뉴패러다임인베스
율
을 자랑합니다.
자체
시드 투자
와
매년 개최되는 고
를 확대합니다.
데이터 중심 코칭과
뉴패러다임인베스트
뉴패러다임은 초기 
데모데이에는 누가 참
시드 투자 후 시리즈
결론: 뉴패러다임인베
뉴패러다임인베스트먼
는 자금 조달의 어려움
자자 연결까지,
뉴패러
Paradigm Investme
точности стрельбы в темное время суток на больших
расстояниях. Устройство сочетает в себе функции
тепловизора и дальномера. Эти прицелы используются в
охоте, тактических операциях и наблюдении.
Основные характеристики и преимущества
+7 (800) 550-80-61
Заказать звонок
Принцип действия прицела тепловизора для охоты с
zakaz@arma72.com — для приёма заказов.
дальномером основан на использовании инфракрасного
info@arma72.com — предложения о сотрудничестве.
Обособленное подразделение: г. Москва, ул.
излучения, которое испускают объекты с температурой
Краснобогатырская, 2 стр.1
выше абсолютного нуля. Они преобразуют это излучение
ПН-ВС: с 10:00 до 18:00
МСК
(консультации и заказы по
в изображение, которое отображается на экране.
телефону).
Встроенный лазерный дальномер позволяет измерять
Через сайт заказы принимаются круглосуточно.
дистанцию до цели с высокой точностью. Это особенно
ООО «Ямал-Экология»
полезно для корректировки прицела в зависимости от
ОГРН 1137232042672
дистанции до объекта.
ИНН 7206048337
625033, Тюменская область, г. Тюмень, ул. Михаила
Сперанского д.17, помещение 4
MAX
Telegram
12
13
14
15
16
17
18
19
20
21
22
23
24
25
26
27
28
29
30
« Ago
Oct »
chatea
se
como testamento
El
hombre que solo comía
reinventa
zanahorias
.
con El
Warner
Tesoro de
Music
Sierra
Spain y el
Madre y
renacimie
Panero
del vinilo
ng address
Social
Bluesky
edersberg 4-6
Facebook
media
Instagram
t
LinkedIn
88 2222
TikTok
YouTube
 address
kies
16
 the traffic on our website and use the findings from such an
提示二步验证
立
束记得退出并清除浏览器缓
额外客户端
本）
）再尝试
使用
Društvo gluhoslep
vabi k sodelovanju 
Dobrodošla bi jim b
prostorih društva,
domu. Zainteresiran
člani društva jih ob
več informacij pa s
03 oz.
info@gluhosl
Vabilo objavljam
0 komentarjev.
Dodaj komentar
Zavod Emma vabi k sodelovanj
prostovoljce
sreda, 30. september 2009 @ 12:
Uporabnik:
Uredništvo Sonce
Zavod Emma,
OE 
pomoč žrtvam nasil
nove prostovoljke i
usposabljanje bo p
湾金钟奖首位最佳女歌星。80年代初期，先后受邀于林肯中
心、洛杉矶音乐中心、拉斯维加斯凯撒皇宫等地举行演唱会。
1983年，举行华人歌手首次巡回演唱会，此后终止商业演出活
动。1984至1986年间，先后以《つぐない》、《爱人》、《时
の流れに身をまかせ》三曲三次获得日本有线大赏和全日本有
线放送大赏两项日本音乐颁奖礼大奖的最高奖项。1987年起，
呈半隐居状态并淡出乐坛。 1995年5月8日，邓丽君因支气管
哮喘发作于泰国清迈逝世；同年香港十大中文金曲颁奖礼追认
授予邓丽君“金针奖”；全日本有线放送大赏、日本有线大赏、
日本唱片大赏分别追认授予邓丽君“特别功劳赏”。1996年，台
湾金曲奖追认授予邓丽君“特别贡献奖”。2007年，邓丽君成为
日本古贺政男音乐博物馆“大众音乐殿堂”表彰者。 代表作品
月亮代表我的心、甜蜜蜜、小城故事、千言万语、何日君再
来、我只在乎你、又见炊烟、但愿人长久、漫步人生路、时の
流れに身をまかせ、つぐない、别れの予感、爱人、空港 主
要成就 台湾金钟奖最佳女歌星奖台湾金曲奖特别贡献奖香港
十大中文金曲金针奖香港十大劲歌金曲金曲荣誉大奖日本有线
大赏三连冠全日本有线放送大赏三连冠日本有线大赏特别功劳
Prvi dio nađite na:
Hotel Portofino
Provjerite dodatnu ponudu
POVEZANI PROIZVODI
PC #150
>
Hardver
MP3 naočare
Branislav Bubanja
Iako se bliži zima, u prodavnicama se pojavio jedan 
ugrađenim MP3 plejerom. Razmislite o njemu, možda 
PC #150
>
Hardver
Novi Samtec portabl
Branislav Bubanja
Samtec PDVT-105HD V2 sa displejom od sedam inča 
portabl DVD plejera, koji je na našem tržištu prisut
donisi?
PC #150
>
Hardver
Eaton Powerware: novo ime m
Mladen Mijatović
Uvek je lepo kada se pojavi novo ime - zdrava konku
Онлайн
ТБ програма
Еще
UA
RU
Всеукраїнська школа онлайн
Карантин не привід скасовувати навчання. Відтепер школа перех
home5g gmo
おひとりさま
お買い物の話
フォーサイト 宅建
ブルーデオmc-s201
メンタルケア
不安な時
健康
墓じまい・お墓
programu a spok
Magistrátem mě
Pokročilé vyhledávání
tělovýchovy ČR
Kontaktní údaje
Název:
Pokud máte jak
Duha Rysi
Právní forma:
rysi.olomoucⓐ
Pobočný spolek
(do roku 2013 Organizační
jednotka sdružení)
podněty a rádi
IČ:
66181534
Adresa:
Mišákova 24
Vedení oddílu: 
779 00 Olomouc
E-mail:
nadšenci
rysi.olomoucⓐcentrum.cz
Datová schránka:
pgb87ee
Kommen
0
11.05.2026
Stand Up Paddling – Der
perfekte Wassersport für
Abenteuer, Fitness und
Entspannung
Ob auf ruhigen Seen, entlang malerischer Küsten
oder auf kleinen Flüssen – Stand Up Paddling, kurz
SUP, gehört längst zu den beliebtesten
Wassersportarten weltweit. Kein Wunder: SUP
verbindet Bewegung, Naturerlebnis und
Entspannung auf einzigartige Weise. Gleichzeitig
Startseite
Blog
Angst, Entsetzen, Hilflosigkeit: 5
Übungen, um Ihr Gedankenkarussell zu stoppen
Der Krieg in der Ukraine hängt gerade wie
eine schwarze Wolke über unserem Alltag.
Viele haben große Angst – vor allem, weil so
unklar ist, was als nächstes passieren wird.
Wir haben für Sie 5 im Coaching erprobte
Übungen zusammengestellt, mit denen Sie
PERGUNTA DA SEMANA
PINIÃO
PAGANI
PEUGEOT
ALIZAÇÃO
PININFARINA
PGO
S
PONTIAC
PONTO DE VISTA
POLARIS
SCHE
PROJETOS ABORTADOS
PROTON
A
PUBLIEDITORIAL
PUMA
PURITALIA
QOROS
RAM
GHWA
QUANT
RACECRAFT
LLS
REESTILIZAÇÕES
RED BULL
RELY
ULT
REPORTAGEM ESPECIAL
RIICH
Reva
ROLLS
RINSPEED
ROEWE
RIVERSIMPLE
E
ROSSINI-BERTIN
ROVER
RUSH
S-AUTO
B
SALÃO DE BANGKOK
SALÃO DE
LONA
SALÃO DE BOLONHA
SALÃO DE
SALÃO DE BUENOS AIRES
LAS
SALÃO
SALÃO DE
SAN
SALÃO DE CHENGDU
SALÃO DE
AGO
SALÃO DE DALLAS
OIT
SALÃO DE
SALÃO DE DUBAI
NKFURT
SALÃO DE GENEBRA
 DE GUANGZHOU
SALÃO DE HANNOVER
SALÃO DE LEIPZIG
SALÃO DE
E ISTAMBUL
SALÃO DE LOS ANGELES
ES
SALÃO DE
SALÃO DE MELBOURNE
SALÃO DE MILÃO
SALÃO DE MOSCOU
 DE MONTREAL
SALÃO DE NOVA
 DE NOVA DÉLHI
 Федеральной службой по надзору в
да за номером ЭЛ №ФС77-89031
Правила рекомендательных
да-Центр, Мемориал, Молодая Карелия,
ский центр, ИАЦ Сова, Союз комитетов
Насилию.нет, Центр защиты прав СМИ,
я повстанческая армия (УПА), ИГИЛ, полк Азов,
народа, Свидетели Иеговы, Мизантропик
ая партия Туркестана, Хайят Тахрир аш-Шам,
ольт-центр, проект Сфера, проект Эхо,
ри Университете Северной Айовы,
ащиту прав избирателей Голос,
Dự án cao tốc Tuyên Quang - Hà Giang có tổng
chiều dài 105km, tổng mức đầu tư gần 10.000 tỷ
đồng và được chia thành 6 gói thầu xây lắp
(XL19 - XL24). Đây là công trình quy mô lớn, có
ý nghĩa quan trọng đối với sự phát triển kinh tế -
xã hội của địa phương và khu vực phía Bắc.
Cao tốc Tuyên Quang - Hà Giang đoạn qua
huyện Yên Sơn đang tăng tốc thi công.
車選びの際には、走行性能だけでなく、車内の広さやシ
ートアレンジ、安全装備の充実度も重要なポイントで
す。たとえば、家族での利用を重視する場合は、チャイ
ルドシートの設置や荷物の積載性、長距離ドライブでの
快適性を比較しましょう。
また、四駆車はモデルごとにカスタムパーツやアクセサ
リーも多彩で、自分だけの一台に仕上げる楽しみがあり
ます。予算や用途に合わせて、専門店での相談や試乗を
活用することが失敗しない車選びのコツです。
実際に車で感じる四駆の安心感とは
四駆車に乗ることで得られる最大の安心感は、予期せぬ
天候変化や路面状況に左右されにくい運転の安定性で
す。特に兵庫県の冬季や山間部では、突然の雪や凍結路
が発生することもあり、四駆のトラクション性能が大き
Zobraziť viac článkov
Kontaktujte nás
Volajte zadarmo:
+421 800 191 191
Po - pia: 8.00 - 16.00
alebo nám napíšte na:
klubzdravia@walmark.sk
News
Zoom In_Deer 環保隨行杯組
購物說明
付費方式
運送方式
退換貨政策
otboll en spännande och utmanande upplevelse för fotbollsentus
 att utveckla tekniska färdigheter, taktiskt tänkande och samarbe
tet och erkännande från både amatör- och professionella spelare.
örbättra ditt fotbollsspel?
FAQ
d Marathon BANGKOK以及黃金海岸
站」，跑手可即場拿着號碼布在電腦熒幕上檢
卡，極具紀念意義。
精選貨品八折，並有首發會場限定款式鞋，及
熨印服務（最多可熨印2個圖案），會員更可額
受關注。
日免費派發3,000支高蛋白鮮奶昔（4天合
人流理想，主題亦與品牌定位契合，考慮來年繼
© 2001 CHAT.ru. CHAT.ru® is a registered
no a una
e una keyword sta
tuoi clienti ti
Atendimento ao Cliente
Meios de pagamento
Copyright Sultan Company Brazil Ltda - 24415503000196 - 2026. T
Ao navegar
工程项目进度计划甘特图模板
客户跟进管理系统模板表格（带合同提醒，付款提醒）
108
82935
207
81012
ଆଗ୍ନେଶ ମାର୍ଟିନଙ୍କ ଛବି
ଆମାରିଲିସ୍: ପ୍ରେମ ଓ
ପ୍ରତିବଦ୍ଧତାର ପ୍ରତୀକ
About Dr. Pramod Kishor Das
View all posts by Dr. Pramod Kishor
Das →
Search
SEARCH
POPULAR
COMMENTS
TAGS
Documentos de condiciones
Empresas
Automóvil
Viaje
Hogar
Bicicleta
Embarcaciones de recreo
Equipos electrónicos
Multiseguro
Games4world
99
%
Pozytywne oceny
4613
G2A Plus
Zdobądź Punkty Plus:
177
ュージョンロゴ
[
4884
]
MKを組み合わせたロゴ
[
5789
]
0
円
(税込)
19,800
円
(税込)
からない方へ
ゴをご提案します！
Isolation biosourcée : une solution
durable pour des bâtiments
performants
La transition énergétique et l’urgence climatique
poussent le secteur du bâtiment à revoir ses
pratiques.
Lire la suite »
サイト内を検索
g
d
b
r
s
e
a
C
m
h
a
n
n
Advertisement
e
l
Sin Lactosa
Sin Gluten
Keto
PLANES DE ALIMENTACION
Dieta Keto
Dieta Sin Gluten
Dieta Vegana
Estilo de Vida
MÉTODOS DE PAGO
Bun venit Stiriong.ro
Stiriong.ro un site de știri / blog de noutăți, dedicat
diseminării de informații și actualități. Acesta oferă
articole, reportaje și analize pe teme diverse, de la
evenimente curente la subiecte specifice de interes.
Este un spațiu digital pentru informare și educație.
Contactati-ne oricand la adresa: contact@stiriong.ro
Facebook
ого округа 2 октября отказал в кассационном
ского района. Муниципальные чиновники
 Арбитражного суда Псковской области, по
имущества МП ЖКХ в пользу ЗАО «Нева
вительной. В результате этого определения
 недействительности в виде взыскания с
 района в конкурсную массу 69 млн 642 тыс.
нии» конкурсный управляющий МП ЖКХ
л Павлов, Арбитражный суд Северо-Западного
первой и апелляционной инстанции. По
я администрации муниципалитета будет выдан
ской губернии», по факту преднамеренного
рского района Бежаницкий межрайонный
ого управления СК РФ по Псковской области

□ □ □

_WORK ORDER_
Emit only the final stretch of the records: the line containing "я администрации муниципалитета будет выдан" through the end, each line exactly as it stands.

_RESULT OF THE EXERCISE_
я администрации муниципалитета будет выдан
ской губернии», по факту преднамеренного
рского района Бежаницкий межрайонный
ого управления СК РФ по Псковской области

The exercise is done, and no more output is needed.